Investor & Researcher Alpha
- Capital Shift: Investment is moving towards foundational pre-training for agentic capabilities, not just post-training. Companies like Reflection, backed by Nvidia, are prioritizing end-to-end training of frontier open agentic models. This signals a shift in where significant compute and research capital will be deployed.
- New Bottlenecks: The primary bottlenecks are no longer just raw data volume but high-quality data curation, the generation and integration of expert reasoning traces, and the development of dynamic, multi-step benchmarks for agentic intelligence. Research into synthetic data generation that maintains natural data distribution is critical.

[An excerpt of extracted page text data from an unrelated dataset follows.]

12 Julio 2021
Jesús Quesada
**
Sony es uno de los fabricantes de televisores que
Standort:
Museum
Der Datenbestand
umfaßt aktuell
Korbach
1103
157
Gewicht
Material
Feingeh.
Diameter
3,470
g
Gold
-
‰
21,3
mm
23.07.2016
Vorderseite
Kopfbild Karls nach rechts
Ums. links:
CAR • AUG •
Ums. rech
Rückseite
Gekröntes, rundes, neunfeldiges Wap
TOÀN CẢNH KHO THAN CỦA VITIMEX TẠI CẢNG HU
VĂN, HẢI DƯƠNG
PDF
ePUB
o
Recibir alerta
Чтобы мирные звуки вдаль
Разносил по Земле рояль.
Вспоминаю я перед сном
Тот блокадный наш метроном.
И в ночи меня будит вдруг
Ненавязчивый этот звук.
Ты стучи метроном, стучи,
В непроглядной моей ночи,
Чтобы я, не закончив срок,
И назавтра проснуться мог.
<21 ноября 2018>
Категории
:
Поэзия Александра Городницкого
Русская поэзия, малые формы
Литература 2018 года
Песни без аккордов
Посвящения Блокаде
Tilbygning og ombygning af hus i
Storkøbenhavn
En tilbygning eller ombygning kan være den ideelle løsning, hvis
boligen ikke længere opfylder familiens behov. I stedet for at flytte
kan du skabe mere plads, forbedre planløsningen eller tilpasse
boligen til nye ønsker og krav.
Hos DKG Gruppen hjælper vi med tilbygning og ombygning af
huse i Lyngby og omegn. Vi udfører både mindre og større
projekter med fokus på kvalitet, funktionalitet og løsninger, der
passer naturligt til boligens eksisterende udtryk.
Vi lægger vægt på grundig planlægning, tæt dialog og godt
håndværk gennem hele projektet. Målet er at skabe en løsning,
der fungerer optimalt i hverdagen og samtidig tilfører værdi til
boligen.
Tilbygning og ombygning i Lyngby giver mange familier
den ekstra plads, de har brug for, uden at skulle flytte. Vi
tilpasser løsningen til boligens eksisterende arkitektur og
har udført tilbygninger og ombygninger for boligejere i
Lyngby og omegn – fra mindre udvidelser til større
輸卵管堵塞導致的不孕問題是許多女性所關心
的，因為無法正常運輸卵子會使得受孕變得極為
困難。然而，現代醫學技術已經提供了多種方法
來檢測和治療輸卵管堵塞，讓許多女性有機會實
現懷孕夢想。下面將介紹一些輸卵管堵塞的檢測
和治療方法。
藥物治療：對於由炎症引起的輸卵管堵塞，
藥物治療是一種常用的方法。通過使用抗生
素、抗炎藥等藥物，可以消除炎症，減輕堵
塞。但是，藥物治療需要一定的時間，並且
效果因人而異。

- Research Direction: Approaches focused solely on post-training or context engineering for agentic systems are becoming obsolete. The future lies in embedding agentic capabilities—planning, long-form reasoning, failure recovery, tool meta-learning—directly into the pre-training phase. Architectural innovations that enhance attention for long-context reasoning, while high-risk, are also areas of intense focus.
Strategic Conclusion
Achieving truly capable agentic AI necessitates a fundamental re-evaluation of pre-training. The industry must move beyond static benchmarks and next-token prediction to embed dynamic reasoning, planning, and self-correction directly into models through innovative loss objectives, high-quality reasoning data, and advanced measurement. The next step for AI is to build models that learn how to learn, interact, and adapt from their earliest stages.